◆ WORK TASK ◆
Pull every line containing "none" from the data.

Records from a dataset:
******

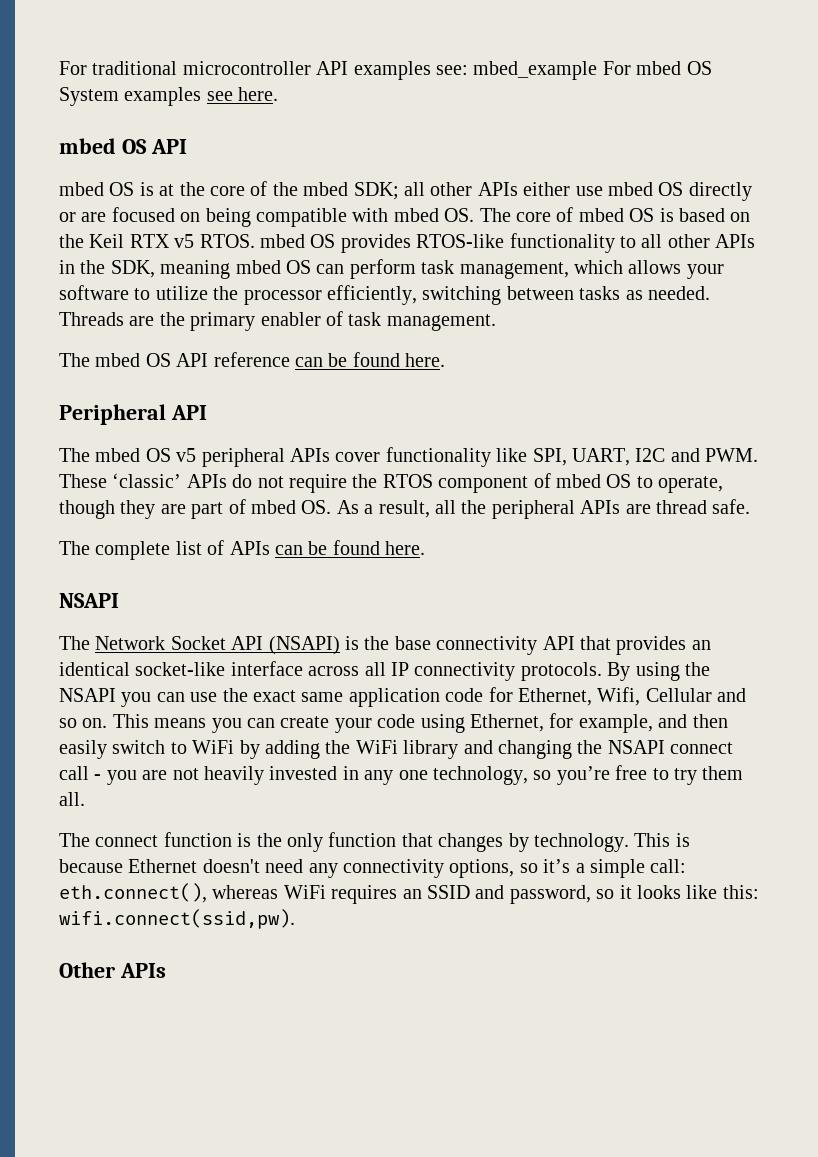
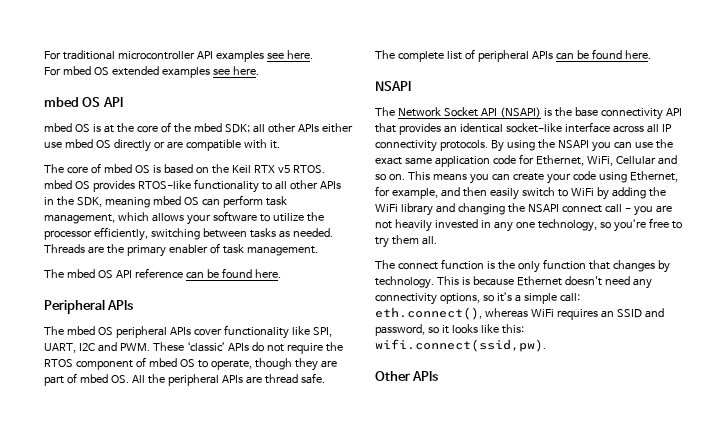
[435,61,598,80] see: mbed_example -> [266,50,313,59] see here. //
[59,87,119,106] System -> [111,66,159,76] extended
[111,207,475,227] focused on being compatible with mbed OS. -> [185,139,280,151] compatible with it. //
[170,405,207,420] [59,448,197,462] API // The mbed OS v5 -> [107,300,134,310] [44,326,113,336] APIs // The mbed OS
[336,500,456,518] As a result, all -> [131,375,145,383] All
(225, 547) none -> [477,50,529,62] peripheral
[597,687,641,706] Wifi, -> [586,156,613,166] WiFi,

******

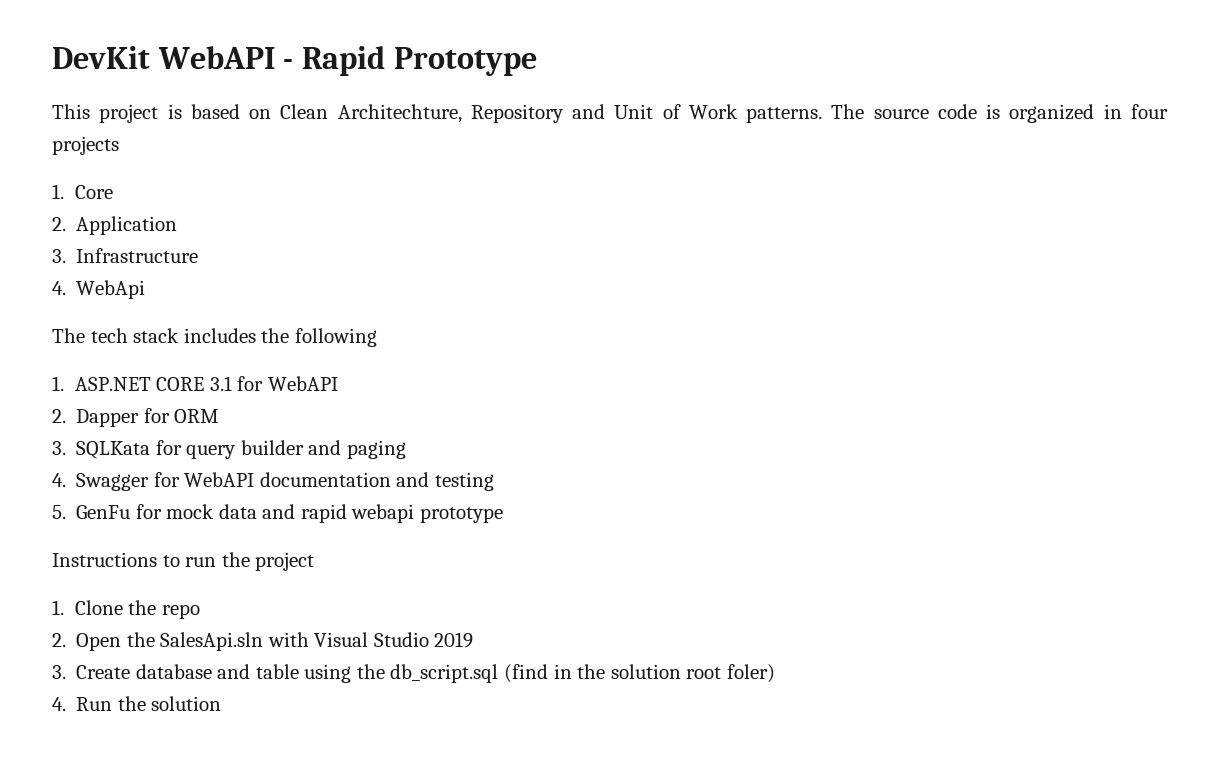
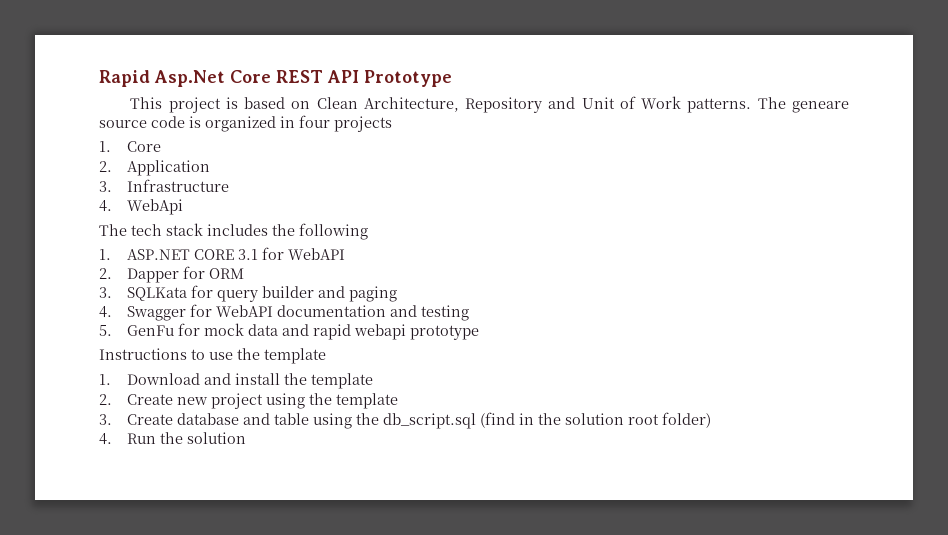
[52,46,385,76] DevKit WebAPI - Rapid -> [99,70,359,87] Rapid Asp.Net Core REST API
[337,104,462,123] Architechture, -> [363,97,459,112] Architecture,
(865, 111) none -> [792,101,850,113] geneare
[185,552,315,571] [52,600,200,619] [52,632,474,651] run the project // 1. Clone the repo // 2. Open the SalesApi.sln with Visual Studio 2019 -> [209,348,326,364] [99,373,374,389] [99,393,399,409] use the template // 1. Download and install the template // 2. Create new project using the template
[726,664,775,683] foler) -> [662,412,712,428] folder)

******

◆ EXERCISE SOLUTION ◆
(225, 547) none -> [477,50,529,62] peripheral
(865, 111) none -> [792,101,850,113] geneare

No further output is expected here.